[Task prompt]
Scan the entries for "life". Every line that holds it is to be copied.

################

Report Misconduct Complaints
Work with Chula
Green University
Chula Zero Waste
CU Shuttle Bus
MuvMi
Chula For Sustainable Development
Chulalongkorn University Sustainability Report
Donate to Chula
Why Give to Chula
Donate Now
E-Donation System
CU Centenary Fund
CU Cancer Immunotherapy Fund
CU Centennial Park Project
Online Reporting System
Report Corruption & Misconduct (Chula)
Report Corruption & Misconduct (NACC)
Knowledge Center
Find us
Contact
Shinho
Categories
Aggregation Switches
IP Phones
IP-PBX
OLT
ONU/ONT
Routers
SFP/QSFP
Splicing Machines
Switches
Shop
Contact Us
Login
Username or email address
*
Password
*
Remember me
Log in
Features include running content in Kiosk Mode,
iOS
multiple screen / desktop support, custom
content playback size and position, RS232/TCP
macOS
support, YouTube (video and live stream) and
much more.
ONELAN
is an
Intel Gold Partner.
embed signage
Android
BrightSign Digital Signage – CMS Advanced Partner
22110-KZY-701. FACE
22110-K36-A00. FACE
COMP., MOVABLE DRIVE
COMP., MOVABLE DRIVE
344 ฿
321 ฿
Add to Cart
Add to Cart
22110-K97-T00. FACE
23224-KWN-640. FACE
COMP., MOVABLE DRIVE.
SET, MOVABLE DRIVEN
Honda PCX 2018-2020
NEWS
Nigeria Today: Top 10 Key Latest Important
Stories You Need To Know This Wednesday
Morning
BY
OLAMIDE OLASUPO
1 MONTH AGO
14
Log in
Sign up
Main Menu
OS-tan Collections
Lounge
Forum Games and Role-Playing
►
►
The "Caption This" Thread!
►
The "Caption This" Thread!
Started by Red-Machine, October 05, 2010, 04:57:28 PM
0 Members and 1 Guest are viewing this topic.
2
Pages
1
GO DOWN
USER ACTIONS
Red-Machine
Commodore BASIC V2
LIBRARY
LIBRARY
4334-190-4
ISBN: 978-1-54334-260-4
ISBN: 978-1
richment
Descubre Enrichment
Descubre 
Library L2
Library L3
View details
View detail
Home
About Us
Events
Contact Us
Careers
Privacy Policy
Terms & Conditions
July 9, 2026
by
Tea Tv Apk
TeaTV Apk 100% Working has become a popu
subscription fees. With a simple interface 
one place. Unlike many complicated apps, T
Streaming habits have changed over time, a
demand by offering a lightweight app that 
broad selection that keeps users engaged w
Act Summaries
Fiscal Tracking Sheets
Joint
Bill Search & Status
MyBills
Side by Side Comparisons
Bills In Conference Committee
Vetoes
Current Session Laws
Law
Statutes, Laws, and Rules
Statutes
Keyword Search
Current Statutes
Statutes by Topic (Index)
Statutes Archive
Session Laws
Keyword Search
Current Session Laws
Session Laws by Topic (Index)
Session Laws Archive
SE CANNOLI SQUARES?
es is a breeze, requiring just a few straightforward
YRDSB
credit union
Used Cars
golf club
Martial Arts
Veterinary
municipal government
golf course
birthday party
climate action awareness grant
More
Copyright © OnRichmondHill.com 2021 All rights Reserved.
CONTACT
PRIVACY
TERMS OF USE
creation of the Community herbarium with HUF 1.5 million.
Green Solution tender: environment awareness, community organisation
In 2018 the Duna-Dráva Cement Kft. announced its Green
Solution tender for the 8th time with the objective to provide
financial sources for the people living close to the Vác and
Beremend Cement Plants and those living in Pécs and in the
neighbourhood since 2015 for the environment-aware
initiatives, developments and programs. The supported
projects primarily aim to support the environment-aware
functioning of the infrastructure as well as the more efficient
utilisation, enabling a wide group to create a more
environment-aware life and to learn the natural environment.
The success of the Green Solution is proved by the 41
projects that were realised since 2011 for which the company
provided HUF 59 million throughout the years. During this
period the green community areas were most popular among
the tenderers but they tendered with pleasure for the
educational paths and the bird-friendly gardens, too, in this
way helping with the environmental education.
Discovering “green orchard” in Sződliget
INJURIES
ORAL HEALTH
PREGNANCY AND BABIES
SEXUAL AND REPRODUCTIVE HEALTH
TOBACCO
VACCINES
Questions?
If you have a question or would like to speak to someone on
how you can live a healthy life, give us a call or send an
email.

################

[Expected answer]
environment-aware life and to learn the natural environment.
how you can live a healthy life, give us a call or send an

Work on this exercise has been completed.